From Thursday onwards, we’re looking at freshening N’ly winds as a trough pushes up the coast. Long term suggests we may see a significant local system in the Southern Tasman Sea later next week and into the weekend (in the lee of this trough) but that’s still a very long time away.
However more importantly, our very long run of E’ly swell is expected to come to a close later next week as the swell window shuts down, so if you’ve been enjoying fun beaches, make the most of what you see right now.
Have a great weekend, see you Monday!
Comments
Had a late session locally, swell was pretty strong, slightly bigger than 4ft but less than 5ft on the sets. No wind at all but rather wobbly on top.
Might have to start including forecasts for bluebottles....bastards..
Am I to believe ' variable winds' includes all points of the compass? Because I've seen one morning of 2hrs of west wind in about 19 days of variable easterlies. Call a spade a spade...call it Variable onshores....south east- north east.... Still onshore.
Would love to get one good, clean offshore morning of surf. Feeling like Groundhog Day
Autumn is on the way though ...
C'mon mate, there's been no insinuation of synoptic offshores in any of my reports over the last few weeks. They've all said 'light variable tending onshore' or similar.
But, for the record:
That's in addition to light E'ly winds at Byron Bay, and moderate E/SE thru' SE winds across the Sunshine Coast.
For a regional forecast, these observations are the literal definition of variable.
Great fcst notes. I'd hate to try it for this stretch of the east coast. Such complications involved it's a nightmare.
Buoy data holding nicely this morning from yesteday's pulse.
Spectral data also clearly shows the building influence of mid range trade swell from the developing ridge through the Coral Sea. This is more prominent at the Brisbane buoy than the Tweed, most likely due to it being geographically closer to the source fetch - plus, there's a local E/SE windswell contamination here with 15-20kt reported at the Cape Moreton AWS.

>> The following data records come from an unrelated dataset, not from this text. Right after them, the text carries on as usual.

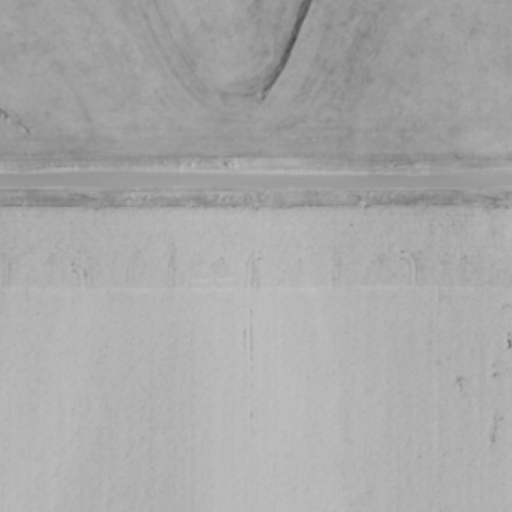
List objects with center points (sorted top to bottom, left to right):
road: (255, 180)
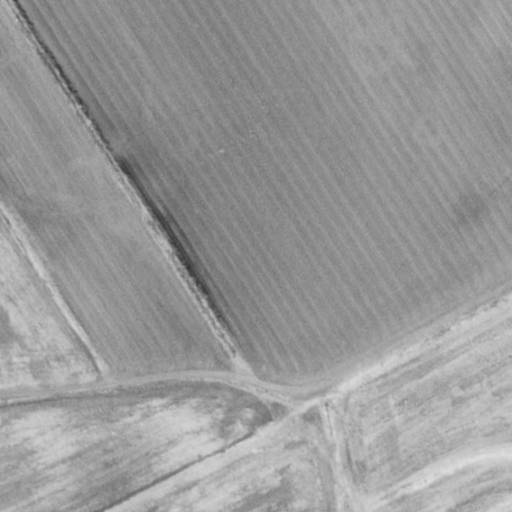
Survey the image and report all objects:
building: (109, 39)
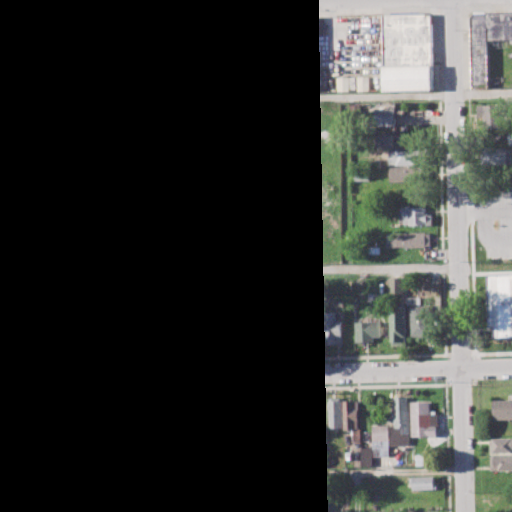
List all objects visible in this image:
building: (499, 25)
building: (487, 41)
road: (331, 47)
road: (6, 48)
building: (480, 50)
parking lot: (351, 53)
building: (285, 54)
building: (285, 55)
building: (86, 67)
building: (49, 68)
building: (68, 69)
building: (409, 78)
building: (409, 78)
road: (263, 100)
building: (494, 115)
building: (385, 117)
building: (140, 132)
building: (140, 132)
building: (510, 138)
building: (510, 139)
building: (400, 140)
building: (398, 141)
building: (496, 156)
building: (406, 157)
building: (408, 157)
building: (56, 165)
building: (54, 166)
building: (405, 174)
building: (406, 174)
building: (362, 175)
building: (195, 178)
building: (195, 179)
road: (126, 190)
building: (55, 204)
building: (55, 205)
building: (415, 216)
building: (415, 217)
building: (51, 232)
building: (53, 232)
building: (411, 240)
building: (411, 240)
road: (15, 255)
road: (238, 255)
road: (456, 255)
building: (59, 258)
building: (58, 259)
road: (348, 268)
road: (25, 279)
building: (396, 286)
building: (397, 287)
building: (146, 292)
building: (499, 304)
building: (501, 307)
building: (418, 318)
building: (420, 321)
building: (145, 324)
building: (145, 326)
building: (398, 326)
building: (398, 326)
building: (66, 328)
building: (333, 328)
building: (333, 328)
building: (66, 329)
building: (367, 331)
building: (368, 331)
building: (127, 333)
building: (127, 333)
road: (256, 376)
building: (502, 409)
building: (502, 409)
building: (271, 411)
building: (269, 412)
building: (335, 412)
building: (335, 414)
building: (350, 415)
building: (304, 416)
building: (352, 418)
building: (305, 419)
building: (423, 419)
building: (423, 420)
building: (200, 421)
building: (198, 422)
building: (52, 424)
building: (52, 427)
building: (113, 428)
building: (115, 429)
building: (393, 429)
building: (389, 433)
building: (96, 436)
building: (96, 439)
building: (501, 445)
building: (502, 445)
building: (286, 450)
building: (287, 453)
building: (367, 456)
building: (319, 459)
building: (318, 461)
building: (501, 462)
building: (501, 462)
building: (197, 465)
road: (232, 478)
building: (423, 483)
building: (423, 483)
road: (357, 493)
road: (135, 496)
building: (184, 496)
building: (68, 498)
building: (68, 498)
building: (119, 505)
building: (119, 505)
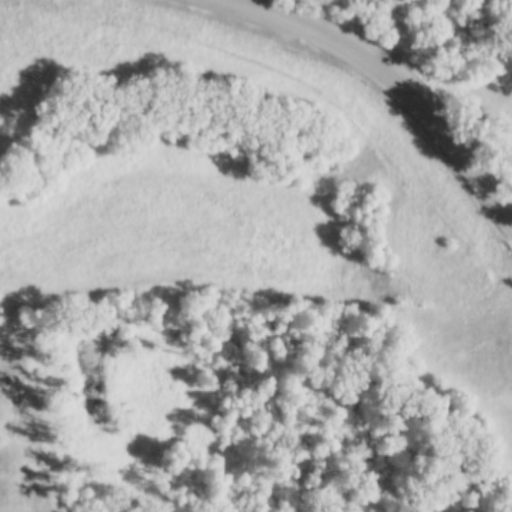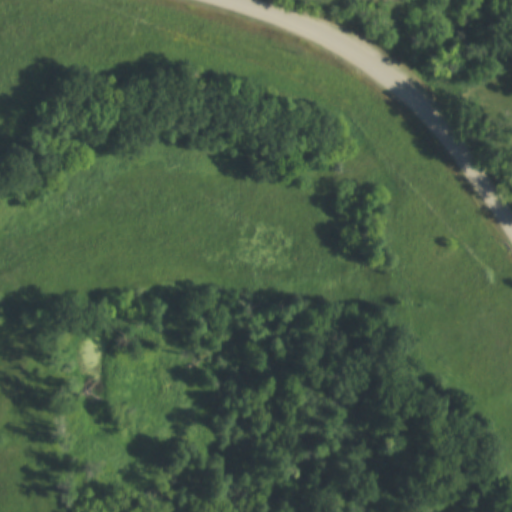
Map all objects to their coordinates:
road: (395, 80)
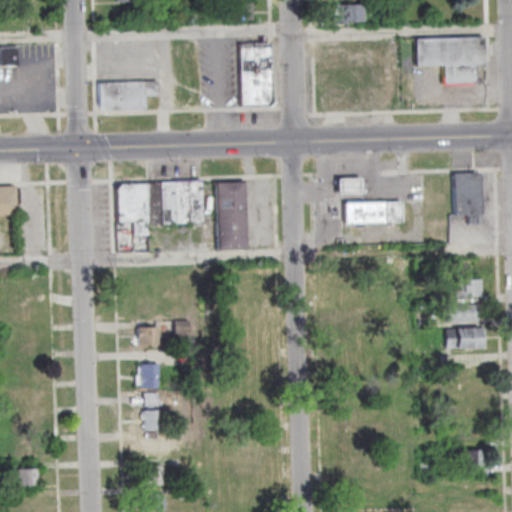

Cleanest dawnie I’ve had in a couple of weeks. Overhead peaks. Only caveat was the cornflake, couldn’t see your board 2 inches under the water it was that thick. Lessened as the tide ticked over
Pretty chunky 4ft on the Tweed Coast today. Had one or two wash-through sets in the 4-5ft range. Not much wind, just a light onshore but lumpy through the lineup.
Best conditions all year. Firing.
You're not on the sunny coast are you. Just a guess....
Nope
Best session I've had in a while today boogiefever. On the Sc. On a lid. YMMV.
Tweed buoy data suggests we're actually seeing the strongest phase of this most recent pulse at the moment.
Strong lines at Snapper supports these obs too!
That was more meaningful and rippable. Wouldn,t have bothered if I didn't see the spectrum graph. thank you got some good ones.
Still onshores on the SC - gotta be about 4 weeks straight now!
surfed a SE QLD point and had an absolute ripper of a time! real fun conditions, cheers Huey!!
Had a mid-late arvo at the same place I surfed yesterday early mid arvo... size was about the same, but there was a much higher percentage of mid range E’ly swell of the local fetch in the Coral Sea, creating lots of weirdness through the lineup. Winds were moderate SE but not enough to cause any major problems.
two days in a row Port Mac dawn Patrol has overcalled the dawn patrol , 6/10 to be updated 3/10 ,do the reporter not even look at the cam?, big difference between 3 to 4ft and 2ft?